*What to produce*: Rewrite the rows below, switching each "threshold" to "cutoff" and keeping everything else the same.

*Collection entries*:
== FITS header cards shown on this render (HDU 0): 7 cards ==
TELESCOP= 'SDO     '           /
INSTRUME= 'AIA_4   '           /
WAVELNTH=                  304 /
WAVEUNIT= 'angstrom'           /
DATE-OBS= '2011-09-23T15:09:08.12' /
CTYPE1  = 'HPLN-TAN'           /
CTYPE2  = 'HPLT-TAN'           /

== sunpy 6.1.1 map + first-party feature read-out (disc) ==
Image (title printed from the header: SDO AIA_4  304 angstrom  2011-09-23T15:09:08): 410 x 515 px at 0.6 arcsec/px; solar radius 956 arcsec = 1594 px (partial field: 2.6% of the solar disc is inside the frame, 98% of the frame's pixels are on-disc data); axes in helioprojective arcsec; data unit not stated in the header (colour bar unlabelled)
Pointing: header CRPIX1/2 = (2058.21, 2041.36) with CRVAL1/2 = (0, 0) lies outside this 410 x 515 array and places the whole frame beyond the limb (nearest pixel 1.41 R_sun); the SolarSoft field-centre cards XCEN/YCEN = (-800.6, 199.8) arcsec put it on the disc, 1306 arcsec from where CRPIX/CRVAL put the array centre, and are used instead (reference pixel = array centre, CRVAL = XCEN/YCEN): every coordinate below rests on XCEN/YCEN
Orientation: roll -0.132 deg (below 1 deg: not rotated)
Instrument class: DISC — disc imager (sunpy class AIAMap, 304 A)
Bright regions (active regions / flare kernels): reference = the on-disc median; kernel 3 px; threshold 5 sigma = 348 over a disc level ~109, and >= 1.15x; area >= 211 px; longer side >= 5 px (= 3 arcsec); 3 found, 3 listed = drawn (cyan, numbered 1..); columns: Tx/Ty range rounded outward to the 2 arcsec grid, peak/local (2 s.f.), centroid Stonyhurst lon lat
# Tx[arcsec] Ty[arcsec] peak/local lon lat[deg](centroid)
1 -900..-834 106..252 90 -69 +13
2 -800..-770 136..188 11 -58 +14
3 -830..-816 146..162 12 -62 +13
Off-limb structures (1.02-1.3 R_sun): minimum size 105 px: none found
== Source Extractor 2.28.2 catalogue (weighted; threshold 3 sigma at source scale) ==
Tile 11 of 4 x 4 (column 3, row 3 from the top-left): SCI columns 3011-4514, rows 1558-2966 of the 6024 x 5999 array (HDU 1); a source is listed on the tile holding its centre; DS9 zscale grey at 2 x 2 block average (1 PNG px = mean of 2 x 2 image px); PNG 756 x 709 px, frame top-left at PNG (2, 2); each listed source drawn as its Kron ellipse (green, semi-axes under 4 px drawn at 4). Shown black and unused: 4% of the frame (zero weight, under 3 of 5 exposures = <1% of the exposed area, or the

*Result of this exercise*:
== FITS header cards shown on this render (HDU 0): 7 cards ==
TELESCOP= 'SDO     '           /
INSTRUME= 'AIA_4   '           /
WAVELNTH=                  304 /
WAVEUNIT= 'angstrom'           /
DATE-OBS= '2011-09-23T15:09:08.12' /
CTYPE1  = 'HPLN-TAN'           /
CTYPE2  = 'HPLT-TAN'           /

== sunpy 6.1.1 map + first-party feature read-out (disc) ==
Image (title printed from the header: SDO AIA_4  304 angstrom  2011-09-23T15:09:08): 410 x 515 px at 0.6 arcsec/px; solar radius 956 arcsec = 1594 px (partial field: 2.6% of the solar disc is inside the frame, 98% of the frame's pixels are on-disc data); axes in helioprojective arcsec; data unit not stated in the header (colour bar unlabelled)
Pointing: header CRPIX1/2 = (2058.21, 2041.36) with CRVAL1/2 = (0, 0) lies outside this 410 x 515 array and places the whole frame beyond the limb (nearest pixel 1.41 R_sun); the SolarSoft field-centre cards XCEN/YCEN = (-800.6, 199.8) arcsec put it on the disc, 1306 arcsec from where CRPIX/CRVAL put the array centre, and are used instead (reference pixel = array centre, CRVAL = XCEN/YCEN): every coordinate below rests on XCEN/YCEN
Orientation: roll -0.132 deg (below 1 deg: not rotated)
Instrument class: DISC — disc imager (sunpy class AIAMap, 304 A)
Bright regions (active regions / flare kernels): reference = the on-disc median; kernel 3 px; cutoff 5 sigma = 348 over a disc level ~109, and >= 1.15x; area >= 211 px; longer side >= 5 px (= 3 arcsec); 3 found, 3 listed = drawn (cyan, numbered 1..); columns: Tx/Ty range rounded outward to the 2 arcsec grid, peak/local (2 s.f.), centroid Stonyhurst lon lat
# Tx[arcsec] Ty[arcsec] peak/local lon lat[deg](centroid)
1 -900..-834 106..252 90 -69 +13
2 -800..-770 136..188 11 -58 +14
3 -830..-816 146..162 12 -62 +13
Off-limb structures (1.02-1.3 R_sun): minimum size 105 px: none found
== Source Extractor 2.28.2 catalogue (weighted; cutoff 3 sigma at source scale) ==
Tile 11 of 4 x 4 (column 3, row 3 from the top-left): SCI columns 3011-4514, rows 1558-2966 of the 6024 x 5999 array (HDU 1); a source is listed on the tile holding its centre; DS9 zscale grey at 2 x 2 block average (1 PNG px = mean of 2 x 2 image px); PNG 756 x 709 px, frame top-left at PNG (2, 2); each listed source drawn as its Kron ellipse (green, semi-axes under 4 px drawn at 4). Shown black and unused: 4% of the frame (zero weight, under 3 of 5 exposures = <1% of the exposed area, or the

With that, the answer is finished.